EXERCISE:
Look through the listing below for the string "августа". Say how many lines hold it, and nothing else.

DATA SHOWN:
# # # # # # #

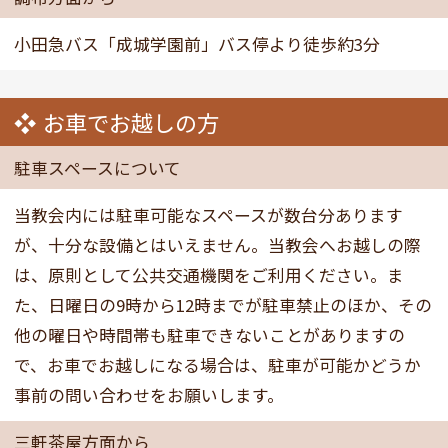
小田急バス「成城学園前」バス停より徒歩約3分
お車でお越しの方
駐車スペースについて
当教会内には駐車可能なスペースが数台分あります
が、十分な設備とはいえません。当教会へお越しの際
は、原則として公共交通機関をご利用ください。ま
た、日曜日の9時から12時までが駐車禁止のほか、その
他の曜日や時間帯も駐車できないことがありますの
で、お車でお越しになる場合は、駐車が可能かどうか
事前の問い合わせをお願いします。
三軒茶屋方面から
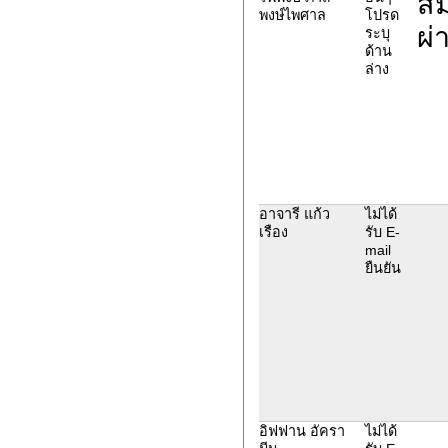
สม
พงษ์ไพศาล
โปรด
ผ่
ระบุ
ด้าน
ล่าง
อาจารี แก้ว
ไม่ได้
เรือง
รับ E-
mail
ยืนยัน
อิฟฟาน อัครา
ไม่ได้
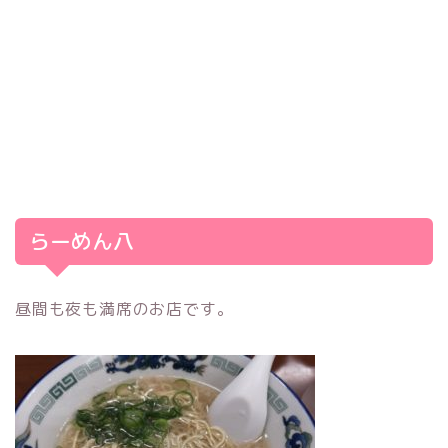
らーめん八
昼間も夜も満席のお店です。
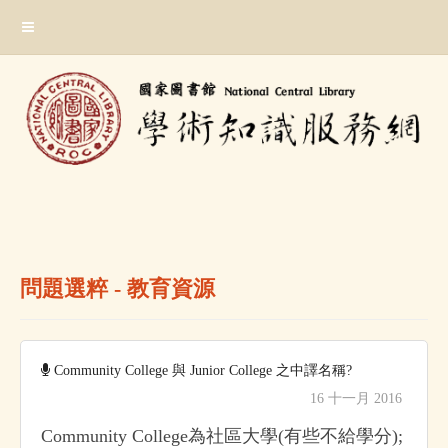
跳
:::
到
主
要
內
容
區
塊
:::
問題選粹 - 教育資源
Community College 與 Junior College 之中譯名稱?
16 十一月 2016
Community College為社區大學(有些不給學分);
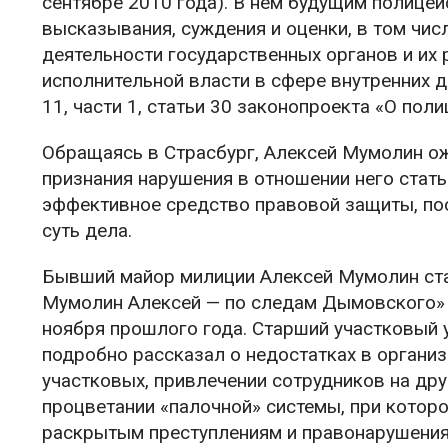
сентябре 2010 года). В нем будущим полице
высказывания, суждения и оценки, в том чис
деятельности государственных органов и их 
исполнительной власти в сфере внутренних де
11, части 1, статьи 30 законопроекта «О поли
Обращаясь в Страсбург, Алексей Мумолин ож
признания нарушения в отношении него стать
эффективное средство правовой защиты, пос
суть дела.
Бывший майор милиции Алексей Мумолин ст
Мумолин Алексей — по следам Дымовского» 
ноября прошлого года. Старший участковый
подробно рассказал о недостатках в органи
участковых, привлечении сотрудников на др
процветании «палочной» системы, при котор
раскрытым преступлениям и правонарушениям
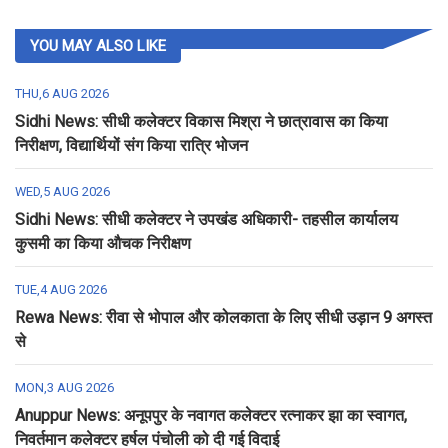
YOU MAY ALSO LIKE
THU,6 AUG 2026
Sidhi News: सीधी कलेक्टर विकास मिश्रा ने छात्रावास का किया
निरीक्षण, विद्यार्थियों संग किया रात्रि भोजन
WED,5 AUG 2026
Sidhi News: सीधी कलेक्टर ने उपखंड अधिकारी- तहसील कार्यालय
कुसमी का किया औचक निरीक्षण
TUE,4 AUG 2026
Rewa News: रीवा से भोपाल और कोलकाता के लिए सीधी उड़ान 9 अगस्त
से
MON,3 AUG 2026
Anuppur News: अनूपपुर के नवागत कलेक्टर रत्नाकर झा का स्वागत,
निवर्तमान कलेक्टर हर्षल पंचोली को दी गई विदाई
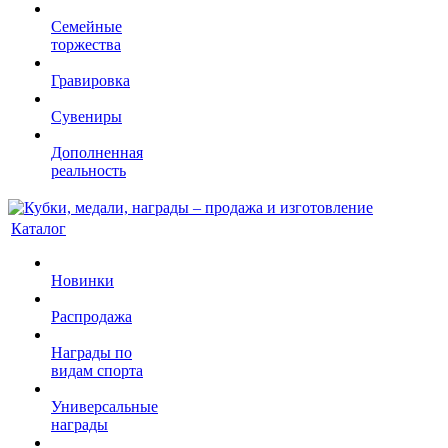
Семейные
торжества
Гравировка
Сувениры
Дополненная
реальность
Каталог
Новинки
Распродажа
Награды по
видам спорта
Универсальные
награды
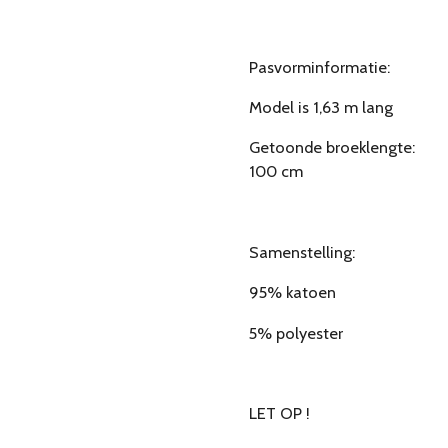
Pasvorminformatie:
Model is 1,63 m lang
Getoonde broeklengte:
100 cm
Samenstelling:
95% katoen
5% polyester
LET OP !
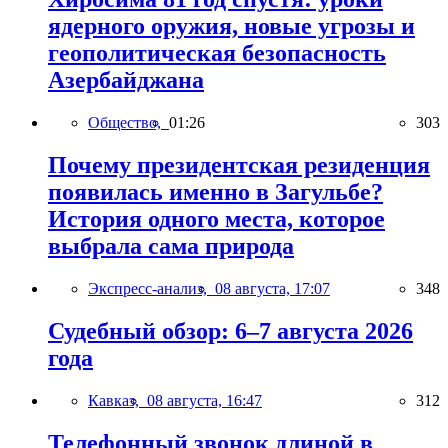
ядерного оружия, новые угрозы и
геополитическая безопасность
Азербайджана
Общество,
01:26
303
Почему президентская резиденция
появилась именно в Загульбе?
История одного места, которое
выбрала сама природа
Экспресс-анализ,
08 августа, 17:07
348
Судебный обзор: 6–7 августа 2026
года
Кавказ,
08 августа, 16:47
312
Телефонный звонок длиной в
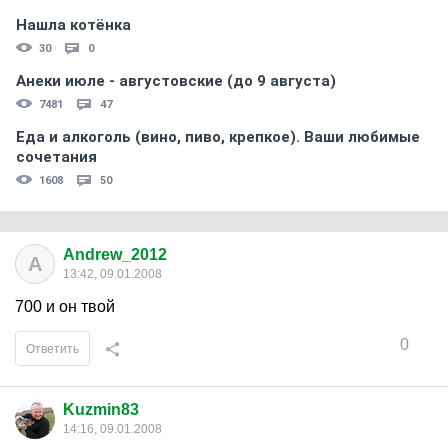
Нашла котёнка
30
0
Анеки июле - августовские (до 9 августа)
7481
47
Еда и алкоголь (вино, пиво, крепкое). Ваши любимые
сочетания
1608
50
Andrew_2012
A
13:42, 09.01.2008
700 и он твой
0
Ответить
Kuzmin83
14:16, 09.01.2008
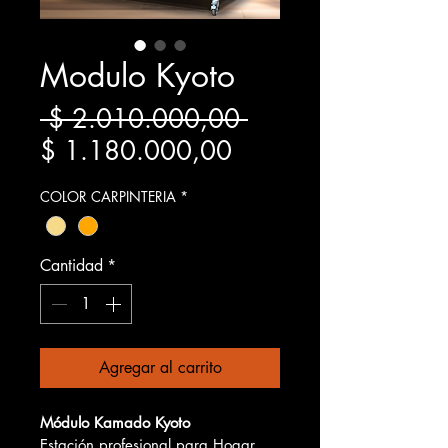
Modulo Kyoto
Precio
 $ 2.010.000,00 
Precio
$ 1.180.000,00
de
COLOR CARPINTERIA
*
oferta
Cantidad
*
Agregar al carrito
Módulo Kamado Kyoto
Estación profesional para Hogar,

# # # # # # #

COMPLETED TASK:
4